• **MATERIAL TO PROCESS**:
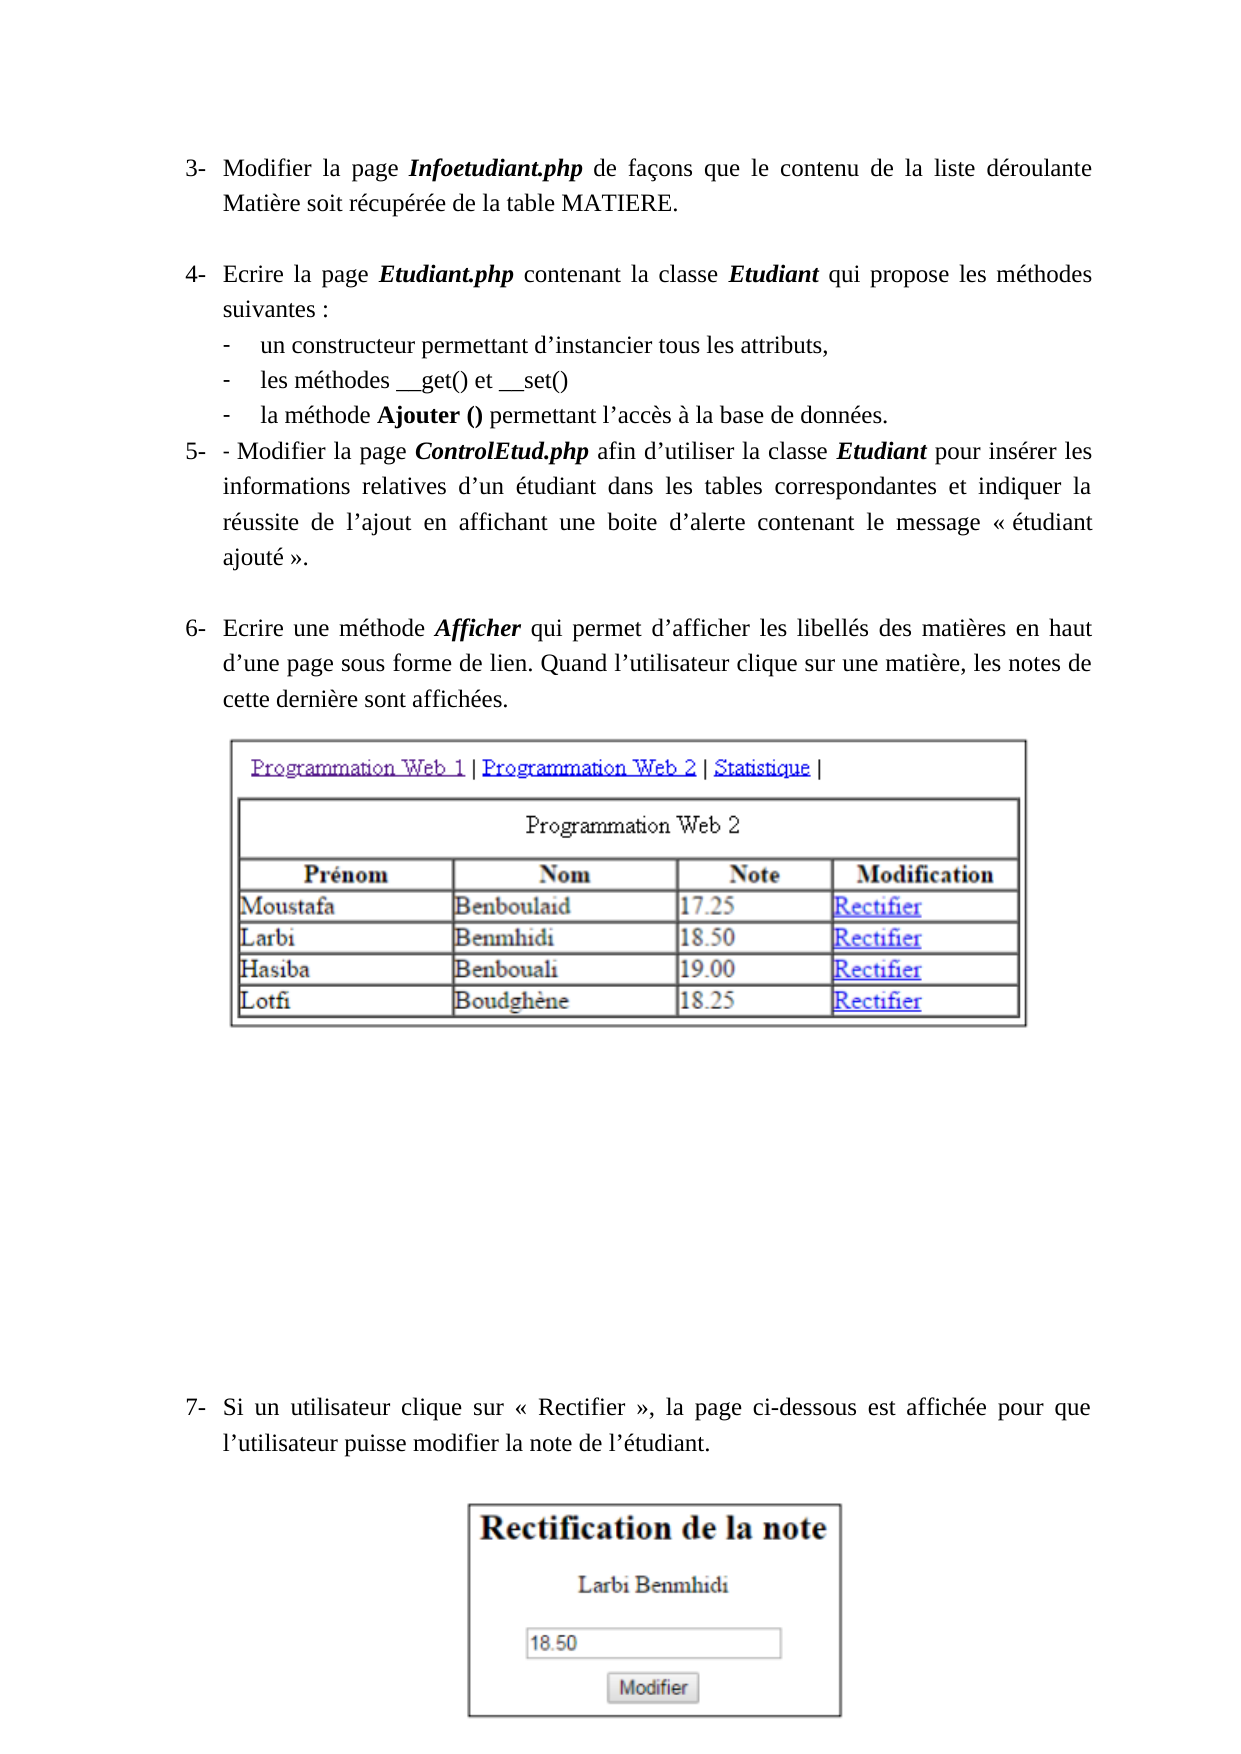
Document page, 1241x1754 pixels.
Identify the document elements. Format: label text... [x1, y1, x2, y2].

list Ecrire une méthode Afficher qui permet d’afficher les libellés des matières en haut d’une page sous forme de lien. Quand l’utilisateur clique sur une matière, les notes de cette dernière sont affichées. [185, 608, 1093, 714]
picture [455, 1496, 855, 1731]
picture [225, 733, 1036, 1034]
list les méthodes __get() et __set() [223, 360, 1093, 396]
list Si un utilisateur clique sur « Rectifier », la page ci-dessous est affichée pour que l’utilisateur puisse modifier la note de l’étudiant. [185, 1387, 1093, 1458]
list un constructeur permettant d’instancier tous les attributs, [223, 325, 1093, 360]
list la méthode Ajouter () permettant l’accès à la base de données. [223, 396, 1093, 431]
list Ecrire la page Etudiant.php contenant la classe Etudiant qui propose les méthodes suivantes : [185, 254, 1093, 325]
list Modifier la page Infoetudiant.php de façons que le contenu de la liste déroulante Matière soit récupérée de la table MATIERE. [185, 148, 1093, 218]
list - Modifier la page ControlEtud.php afin d’utiliser la classe Etudiant pour insérer les informations relatives d’un étudiant dans les tables correspondantes et indiquer la réussite de l’ajout en affichant une boite d’alerte contenant le message « étudiant ajouté ». [185, 431, 1093, 573]
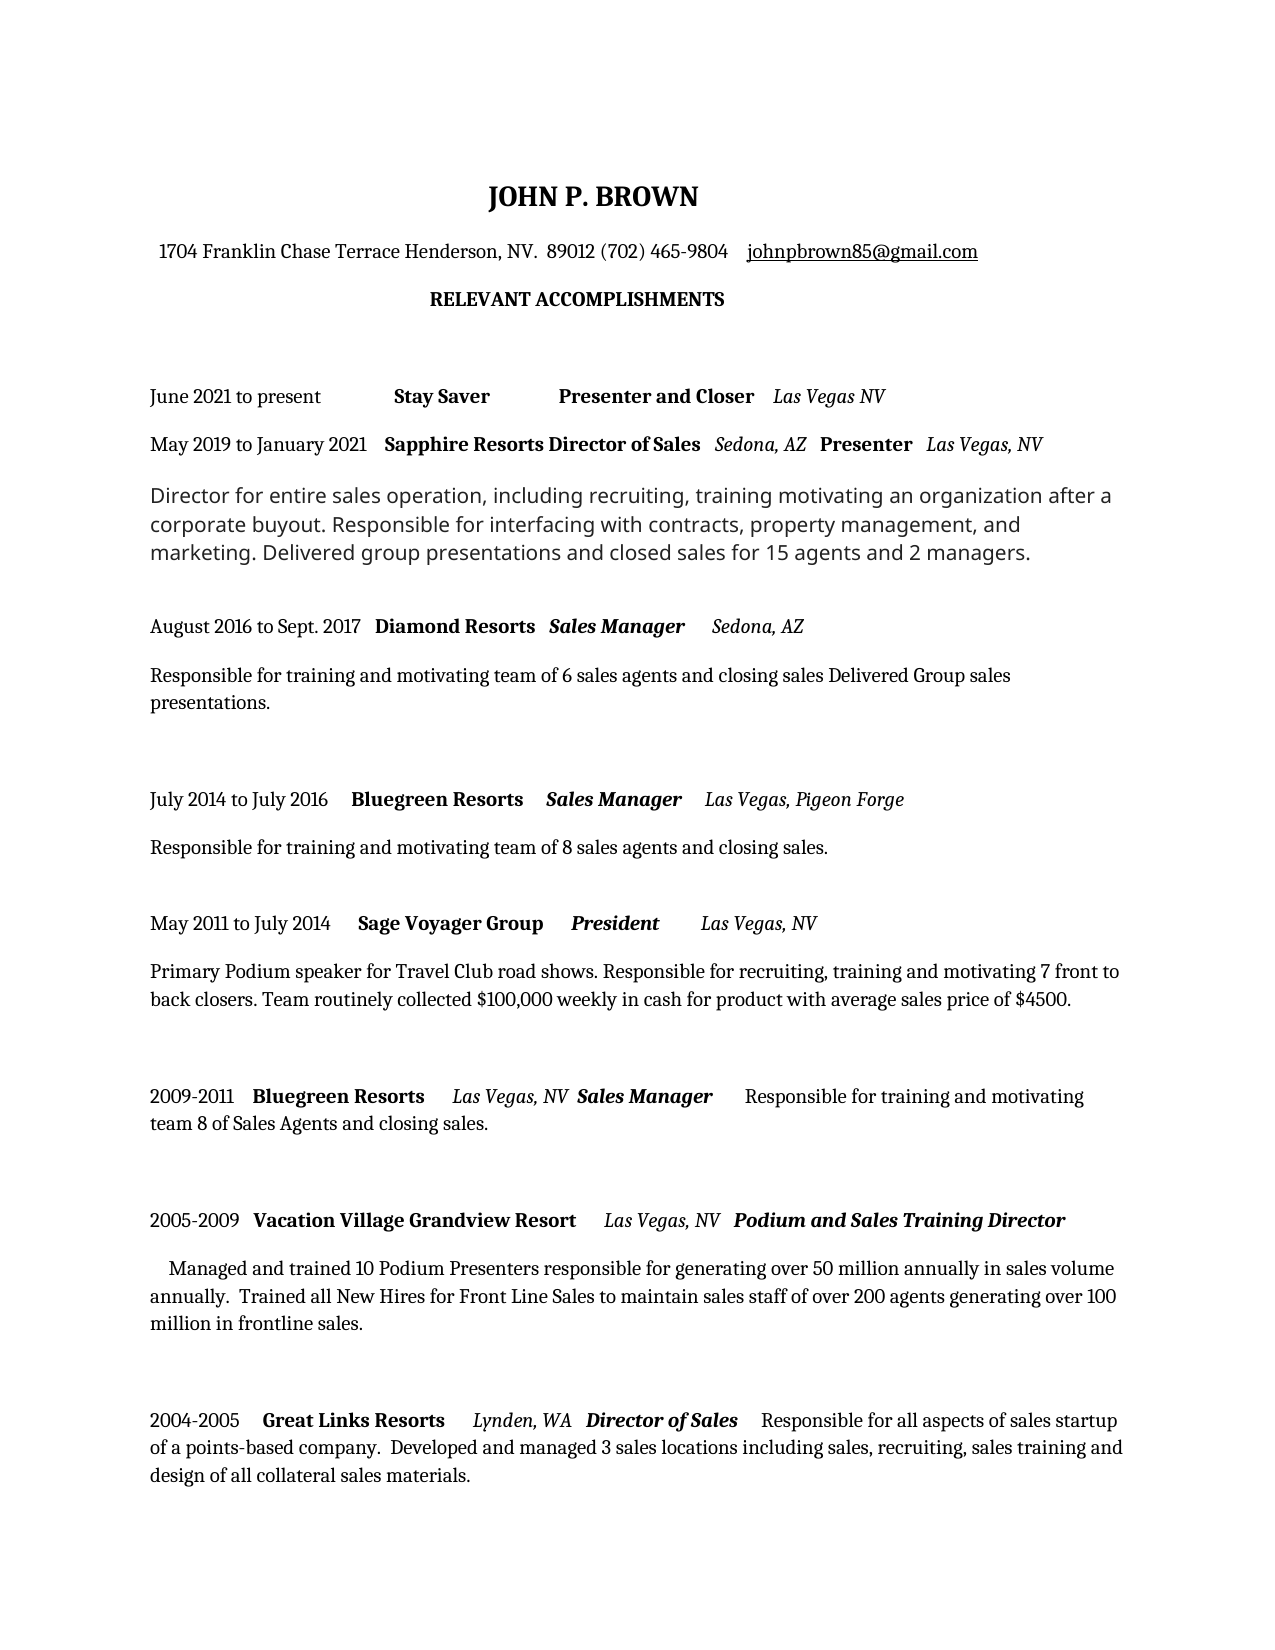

• **INSTRUCTION**:
Go through the listing above and return each line where the word "permettant" occurs.

• **EXERCISE ANSWER**:
list un constructeur permettant d’instancier tous les attributs, [223, 325, 1093, 360]
list la méthode Ajouter () permettant l’accès à la base de données. [223, 396, 1093, 431]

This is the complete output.